From Melvindale, Michigan USA:
I have a lot food issues (disordered eating) and, in fact, have been diagnosed with EDNOS (eating disorder not otherwise specified). I've gone through bouts of restricting, purging, and compulsive eating to the point of qualifying for and having gastric bypass. I was also a "pioneer diabulimic" long before it had any given name, or even much thought. Now, after a 130 pound weight loss, I'm finding myself in a position I've been in before (it's at least in part, what lead to a lot of original weight gain). I feel best when my stomach is pretty much empty and my blood sugar is between 70 mg/dl [3.9 mmol/L] and 90 mg/dl [5.0 mmol/L]. My current problem is that when I eat anything, I immediately feel too full and end up bolusing what usually ends up too much insulin in an effort to get my stomach to at least feel empty rather quickly. While I do have some mild gastroparesis (caused from two major stomach surgeries within the last eleven months or so), it expected that this will heal in time. In the meantime, do you have any suggestions on something I can do, other than purging or using an insulin bolus that usually leads to a too low blood sugar in an hour or two, in order to get the food moving so as I'm not so uncomfortable and also (very important to me) so I don't gain the weight back? By the way, I purge because it actually gets painful, not so much because I want, or am returning to purging as a means of weight control. History has well taught me how much that doesn't work.
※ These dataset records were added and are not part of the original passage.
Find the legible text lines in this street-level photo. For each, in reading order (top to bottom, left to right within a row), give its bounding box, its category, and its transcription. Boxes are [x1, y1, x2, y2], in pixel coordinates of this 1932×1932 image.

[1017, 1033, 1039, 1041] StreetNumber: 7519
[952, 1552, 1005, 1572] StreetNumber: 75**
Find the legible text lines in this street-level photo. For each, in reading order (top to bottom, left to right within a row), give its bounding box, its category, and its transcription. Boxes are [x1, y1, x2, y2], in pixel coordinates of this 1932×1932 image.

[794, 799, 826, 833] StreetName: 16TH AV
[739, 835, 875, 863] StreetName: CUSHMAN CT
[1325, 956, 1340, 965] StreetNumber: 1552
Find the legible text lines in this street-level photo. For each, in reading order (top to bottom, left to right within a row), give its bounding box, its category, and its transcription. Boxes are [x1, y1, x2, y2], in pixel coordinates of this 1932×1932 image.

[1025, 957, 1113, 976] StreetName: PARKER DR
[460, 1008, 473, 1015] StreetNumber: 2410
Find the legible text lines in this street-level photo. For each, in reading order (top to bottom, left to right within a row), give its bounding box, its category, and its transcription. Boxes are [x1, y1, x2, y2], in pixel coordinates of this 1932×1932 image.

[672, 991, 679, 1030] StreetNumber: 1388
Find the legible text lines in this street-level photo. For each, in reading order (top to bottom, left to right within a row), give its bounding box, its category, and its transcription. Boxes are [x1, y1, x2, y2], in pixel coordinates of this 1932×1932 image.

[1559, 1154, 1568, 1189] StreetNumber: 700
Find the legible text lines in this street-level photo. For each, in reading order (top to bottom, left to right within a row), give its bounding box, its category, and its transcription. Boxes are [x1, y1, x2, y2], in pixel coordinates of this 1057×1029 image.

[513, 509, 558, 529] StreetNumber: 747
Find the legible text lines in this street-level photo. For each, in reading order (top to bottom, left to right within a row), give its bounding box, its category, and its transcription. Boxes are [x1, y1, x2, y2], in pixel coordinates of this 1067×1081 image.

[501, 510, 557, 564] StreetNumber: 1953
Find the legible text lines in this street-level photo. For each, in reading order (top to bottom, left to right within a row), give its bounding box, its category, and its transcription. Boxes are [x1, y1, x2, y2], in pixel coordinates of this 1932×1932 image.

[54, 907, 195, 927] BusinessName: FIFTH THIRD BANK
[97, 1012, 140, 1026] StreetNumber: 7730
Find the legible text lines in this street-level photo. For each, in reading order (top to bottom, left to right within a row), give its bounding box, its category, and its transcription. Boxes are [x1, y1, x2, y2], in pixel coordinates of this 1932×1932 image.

You have a very difficult problem and one that should probably be referred to an eating disorder specialist. I am interested to know why you bolus insulin for a full stomach. Do you find it increases the emptying in your stomach? That might not be the case and would be a source of hypoglycemia you need not expose yourself to. I have worked along side our bariatric surgery dieticians and they work very carefully with patients on the content of the food and how digestible the food may be. I would pay a lot of attention to the texture and content. Find out what works and doesn't work. Under no circumstances is it really acceptable to purge. If you find yourself doing this, you need to work with your healthcare team to address this. It reinforces the problems you had previously.